Formal Objections: Issue 142, Issue 204

TL; DR

After some serious reflection and consultation with a few trusted
colleagues, I have decided at this time to withdraw these Formal Objections,
with a goal of forward movement of HTML 5.0 unencumbered with procedural
restrictions.


The full explanation:

Issue 142 (Poster Alt) - given that there are now at least 2 avenues open to
the Accessibility Community to pursue this important requirement (Extension
Specification / integration into ARIA 1.1) it is my belief that this
user-requirement will be addressed with a programmatic solution in due
course. With the withdrawal of my Formal Objection to Issue 142, I will turn
instead to working inside of the community to develop and promote such a
workable solution. 

Based upon feedback directly from the user-community (i.e. non-sighted
users), I remain convinced that there is a real need for a mechanism like
this. However given the lack of any implementation today by any of the
browsers, and the need to work with AT vendors to develop a solution that
works with their technology stack, it is clear that having this in the HTML
5.0 timeline is likely not a realistic expectation today. I am buoyed by the
fact that this requirement is being tracked by the ARIA WG to be addressed
in the ARIA 1.1 time-frame, and so feel confident that progress will happen.


Issue 204 (@hidden/ARIA referring/tab focus) - I note that currently there
is active discussion and a number of bugs filed against the emergent text
around Section 7.1 of the specification. While I remain unconvinced that 2
workable implementations for this is achievable before or during the next
12-14 months (leading this to become a Feature At Risk), it is clear that
some engineers believe they can achieve this. I have therefore concluded
that it is unproductive to continue to attempt to block this using
procedural means, and so will stand aside (while remaining vigilant to
concerns of the accessibility community and those users) and wait to see how
they believe they can achieve what they claim they want to achieve.

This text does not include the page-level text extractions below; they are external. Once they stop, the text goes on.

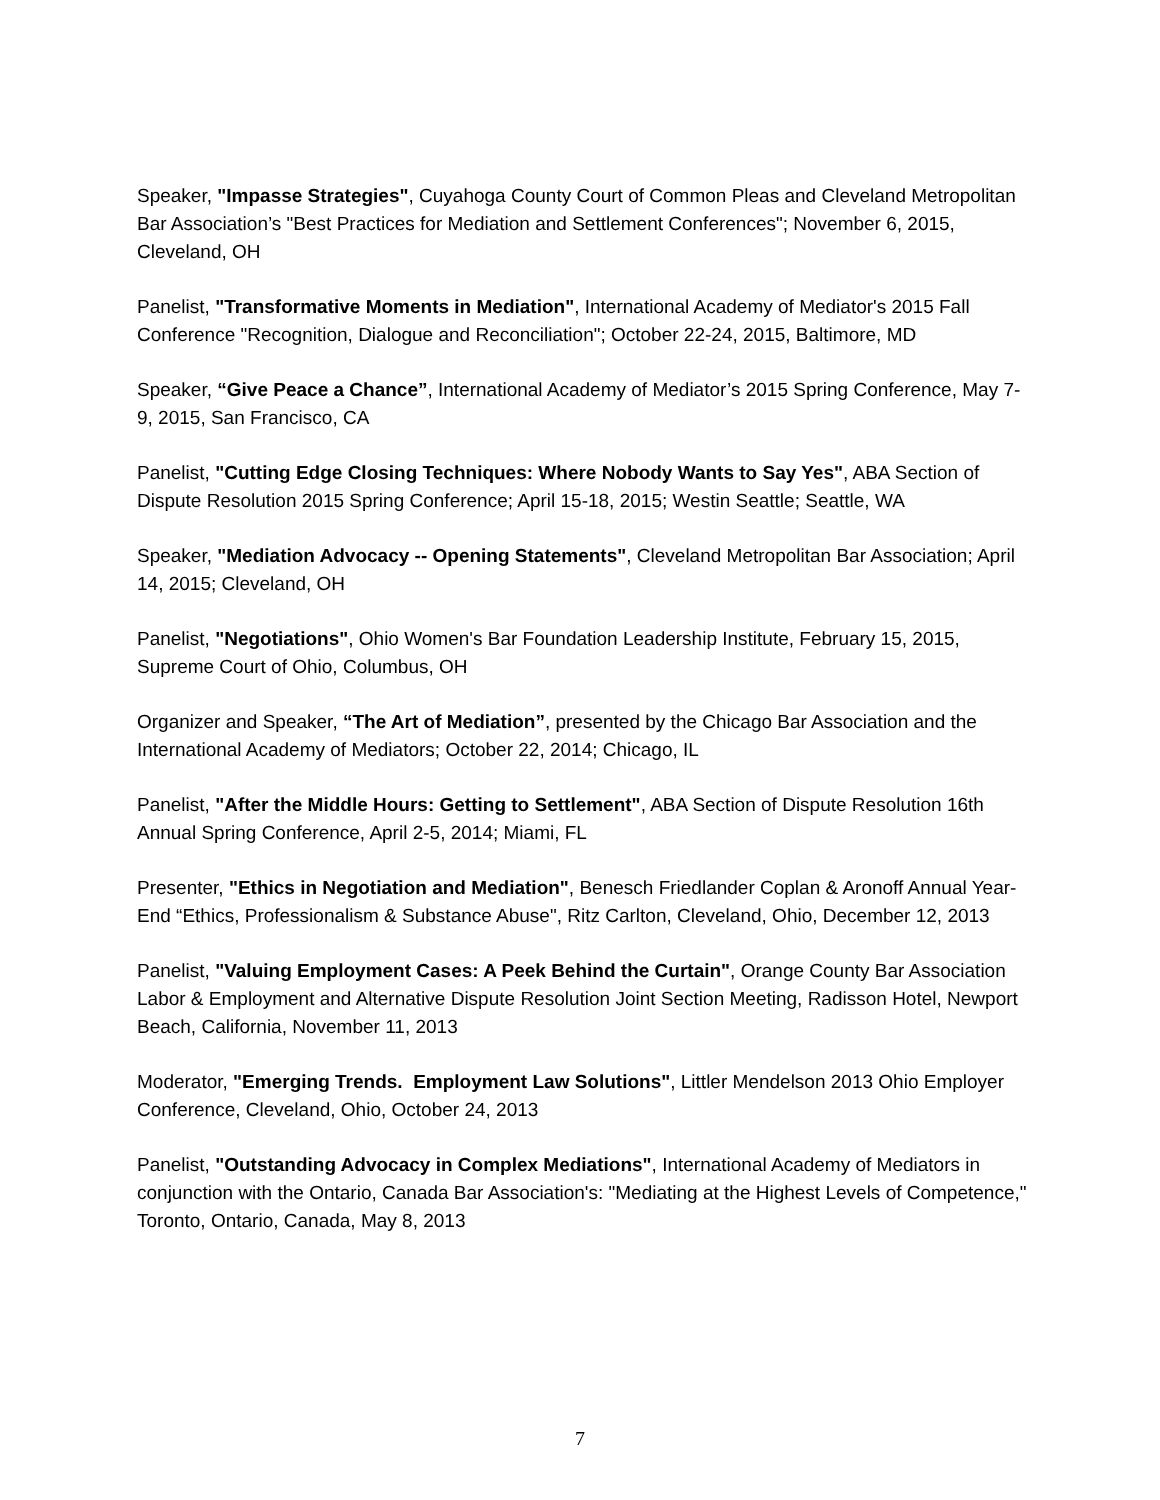Speaker, "Impasse Strategies", Cuyahoga County Court of Common Pleas and Cleveland Metropolitan Bar Association’s "Best Practices for Mediation and Settlement Conferences"; November 6, 2015, Cleveland, OH
Panelist, "Transformative Moments in Mediation", International Academy of Mediator's 2015 Fall Conference "Recognition, Dialogue and Reconciliation"; October 22-24, 2015, Baltimore, MD
Speaker, “Give Peace a Chance”, International Academy of Mediator’s 2015 Spring Conference, May 7-9, 2015, San Francisco, CA
Panelist, "Cutting Edge Closing Techniques: Where Nobody Wants to Say Yes", ABA Section of Dispute Resolution 2015 Spring Conference; April 15-18, 2015; Westin Seattle; Seattle, WA
Speaker, "Mediation Advocacy -- Opening Statements", Cleveland Metropolitan Bar Association; April 14, 2015; Cleveland, OH
Panelist, "Negotiations", Ohio Women's Bar Foundation Leadership Institute, February 15, 2015, Supreme Court of Ohio, Columbus, OH
Organizer and Speaker, “The Art of Mediation”, presented by the Chicago Bar Association and the International Academy of Mediators; October 22, 2014; Chicago, IL
Panelist, "After the Middle Hours: Getting to Settlement", ABA Section of Dispute Resolution 16th Annual Spring Conference, April 2-5, 2014; Miami, FL
Presenter, "Ethics in Negotiation and Mediation", Benesch Friedlander Coplan & Aronoff Annual Year-End “Ethics, Professionalism & Substance Abuse", Ritz Carlton, Cleveland, Ohio, December 12, 2013
Panelist, "Valuing Employment Cases: A Peek Behind the Curtain", Orange County Bar Association Labor & Employment and Alternative Dispute Resolution Joint Section Meeting, Radisson Hotel, Newport Beach, California, November 11, 2013
Moderator, "Emerging Trends. Employment Law Solutions", Littler Mendelson 2013 Ohio Employer Conference, Cleveland, Ohio, October 24, 2013
Panelist, "Outstanding Advocacy in Complex Mediations", International Academy of Mediators in conjunction with the Ontario, Canada Bar Association's: "Mediating at the Highest Levels of Competence," Toronto, Ontario, Canada, May 8, 2013
7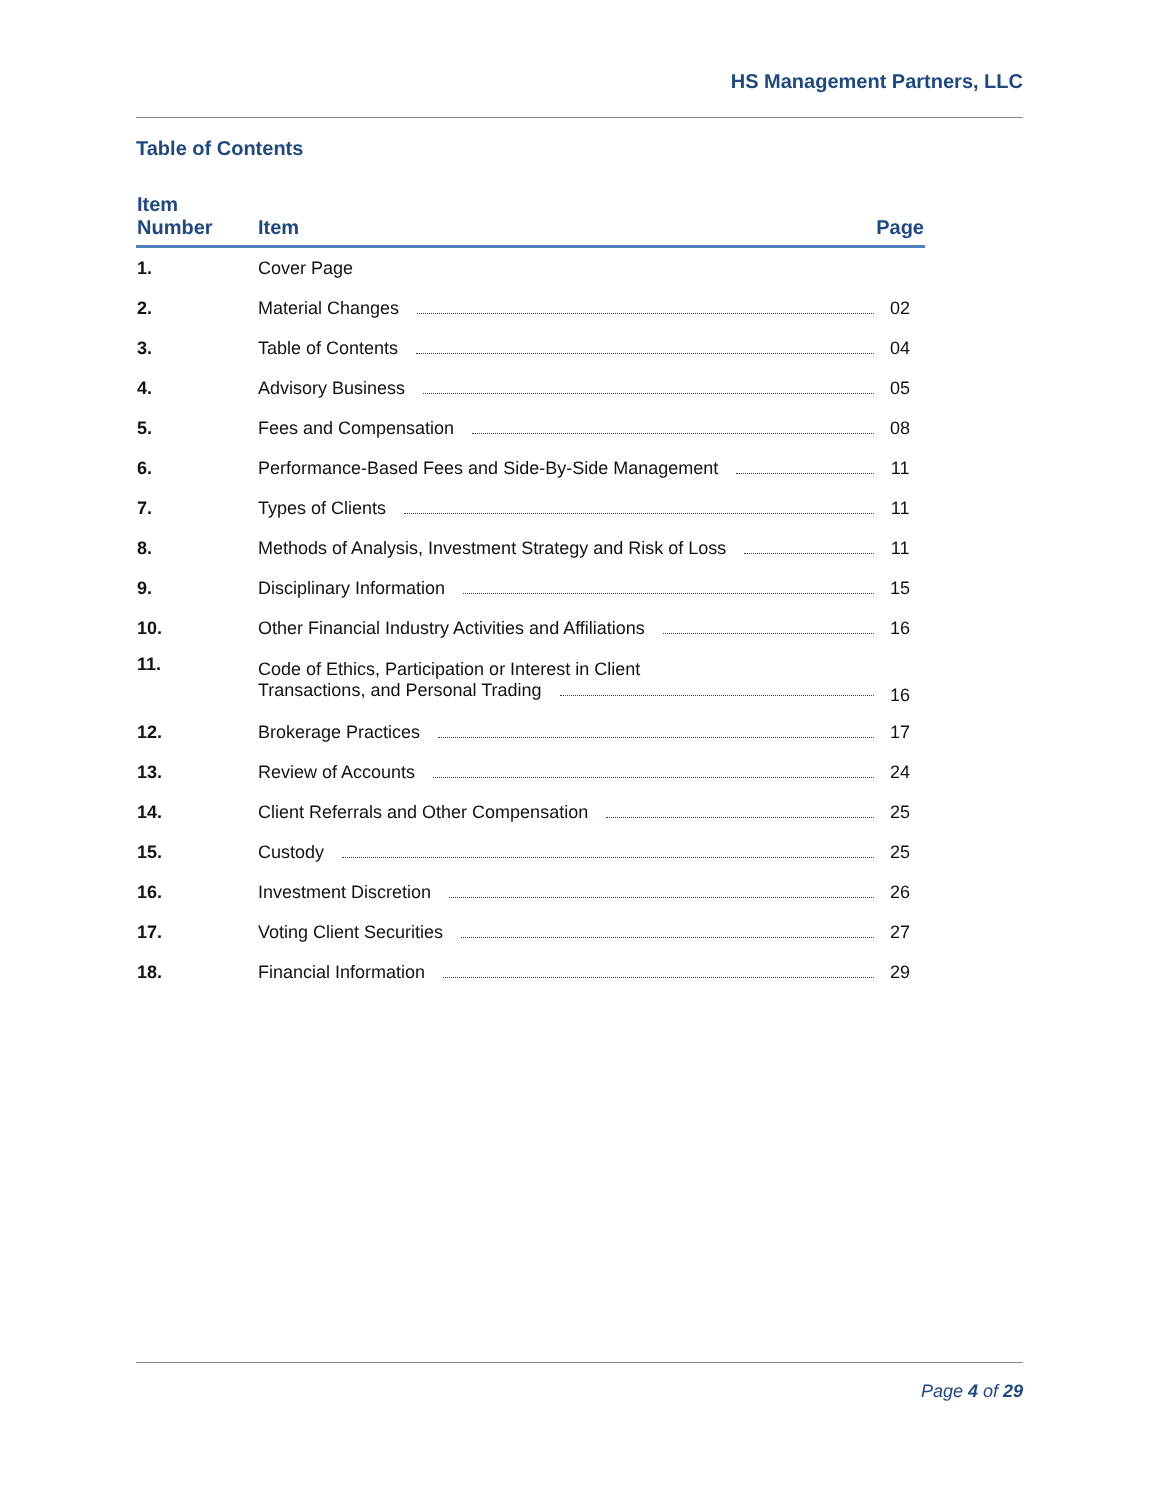HS Management Partners, LLC
Table of Contents
| Item Number | Item | Page |
| --- | --- | --- |
| 1. | Cover Page | |
| 2. | Material Changes | 02 |
| 3. | Table of Contents | 04 |
| 4. | Advisory Business | 05 |
| 5. | Fees and Compensation | 08 |
| 6. | Performance-Based Fees and Side-By-Side Management | 11 |
| 7. | Types of Clients | 11 |
| 8. | Methods of Analysis, Investment Strategy and Risk of Loss | 11 |
| 9. | Disciplinary Information | 15 |
| 10. | Other Financial Industry Activities and Affiliations | 16 |
| 11. | Code of Ethics, Participation or Interest in Client Transactions, and Personal Trading | 16 |
| 12. | Brokerage Practices | 17 |
| 13. | Review of Accounts | 24 |
| 14. | Client Referrals and Other Compensation | 25 |
| 15. | Custody | 25 |
| 16. | Investment Discretion | 26 |
| 17. | Voting Client Securities | 27 |
| 18. | Financial Information | 29 |
Page 4 of 29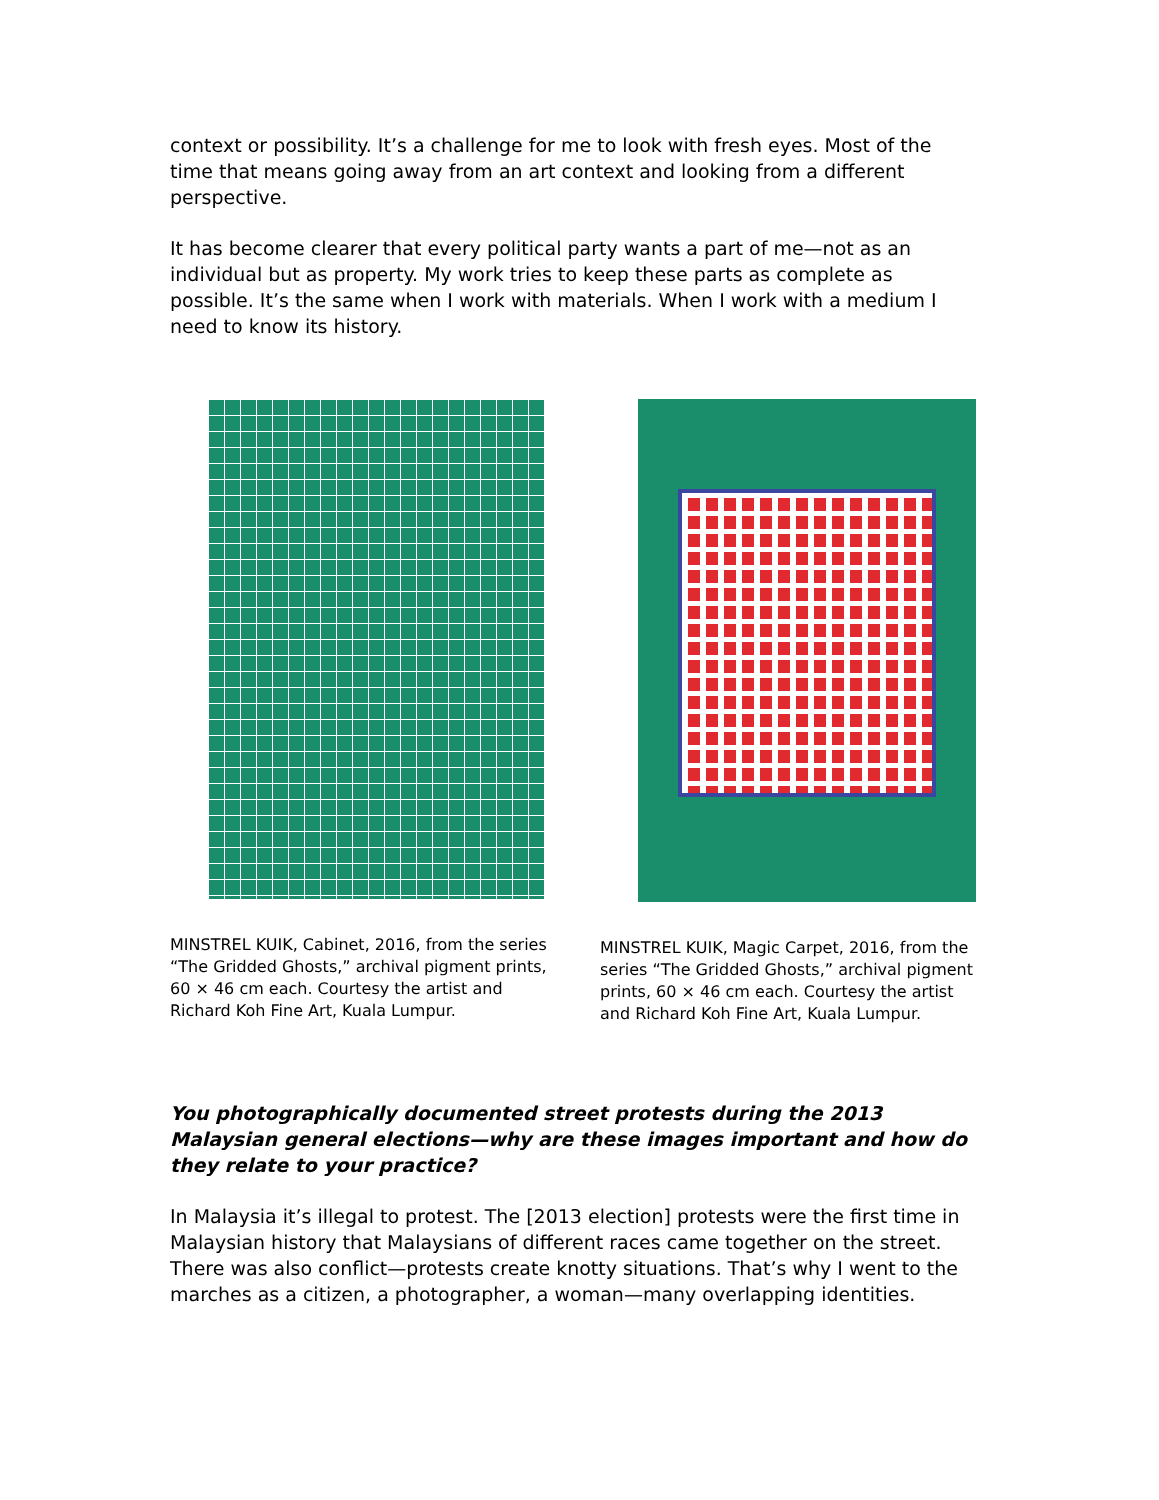context or possibility. It’s a challenge for me to look with fresh eyes. Most of the time that means going away from an art context and looking from a different perspective.
It has become clearer that every political party wants a part of me—not as an individual but as property. My work tries to keep these parts as complete as possible. It’s the same when I work with materials. When I work with a medium I need to know its history.
MINSTREL KUIK, Cabinet, 2016, from the series “The Gridded Ghosts,” archival pigment prints, 60 × 46 cm each. Courtesy the artist and Richard Koh Fine Art, Kuala Lumpur.
MINSTREL KUIK, Magic Carpet, 2016, from the series “The Gridded Ghosts,” archival pigment prints, 60 × 46 cm each. Courtesy the artist and Richard Koh Fine Art, Kuala Lumpur.
You photographically documented street protests during the 2013 Malaysian general elections—why are these images important and how do they relate to your practice?
In Malaysia it’s illegal to protest. The [2013 election] protests were the first time in Malaysian history that Malaysians of different races came together on the street. There was also conflict—protests create knotty situations. That’s why I went to the marches as a citizen, a photographer, a woman—many overlapping identities.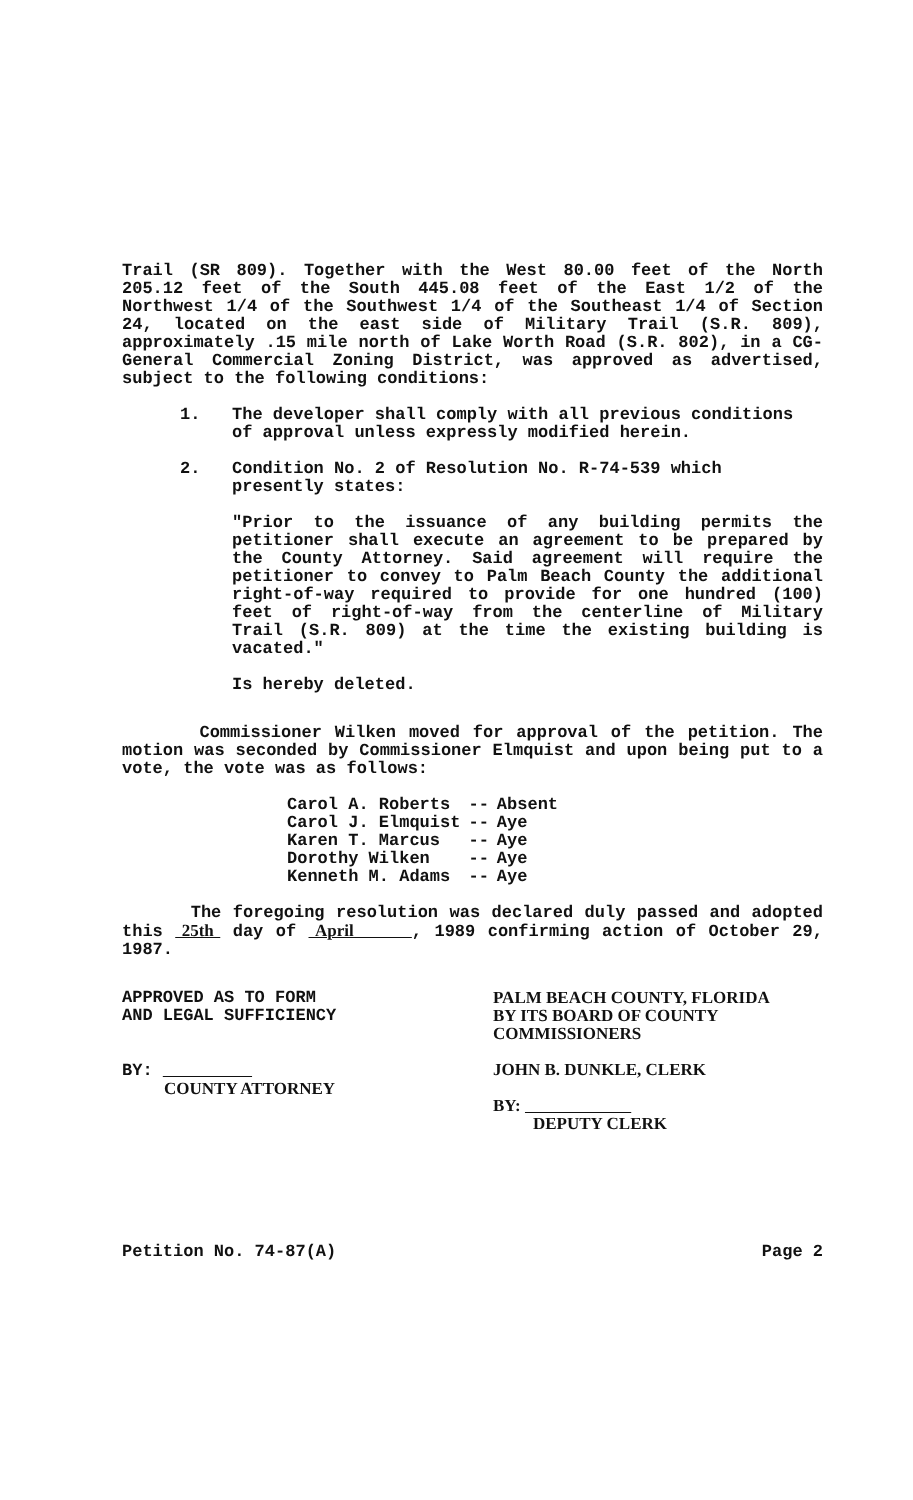Trail (SR 809). Together with the West 80.00 feet of the North 205.12 feet of the South 445.08 feet of the East 1/2 of the Northwest 1/4 of the Southwest 1/4 of the Southeast 1/4 of Section 24, located on the east side of Military Trail (S.R. 809), approximately .15 mile north of Lake Worth Road (S.R. 802), in a CG-General Commercial Zoning District, was approved as advertised, subject to the following conditions:
1. The developer shall comply with all previous conditions of approval unless expressly modified herein.
2. Condition No. 2 of Resolution No. R-74-539 which presently states:
"Prior to the issuance of any building permits the petitioner shall execute an agreement to be prepared by the County Attorney. Said agreement will require the petitioner to convey to Palm Beach County the additional right-of-way required to provide for one hundred (100) feet of right-of-way from the centerline of Military Trail (S.R. 809) at the time the existing building is vacated."
Is hereby deleted.
Commissioner Wilken moved for approval of the petition. The motion was seconded by Commissioner Elmquist and upon being put to a vote, the vote was as follows:
| Carol A. Roberts | -- | Absent |
| Carol J. Elmquist | -- | Aye |
| Karen T. Marcus | -- | Aye |
| Dorothy Wilken | -- | Aye |
| Kenneth M. Adams | -- | Aye |
The foregoing resolution was declared duly passed and adopted this 25th day of April , 1989 confirming action of October 29, 1987.
APPROVED AS TO FORM
AND LEGAL SUFFICIENCY
BY:
COUNTY ATTORNEY
PALM BEACH COUNTY, FLORIDA
BY ITS BOARD OF COUNTY
COMMISSIONERS
JOHN B. DUNKLE, CLERK
BY:
DEPUTY CLERK
Petition No. 74-87(A) Page 2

I share a common goal and desire to see HTML 5.0 reach Recommendation status
as quickly as possible, and support the general direction of modularity that
the Working Group appears to be embracing. Given that the "monolithic"
approach to developing accessible HTML is being forgone in favor of a more
modular approach, the sense of urgency that also prompted me to file these
formal Objections initially has also been mitigated significantly.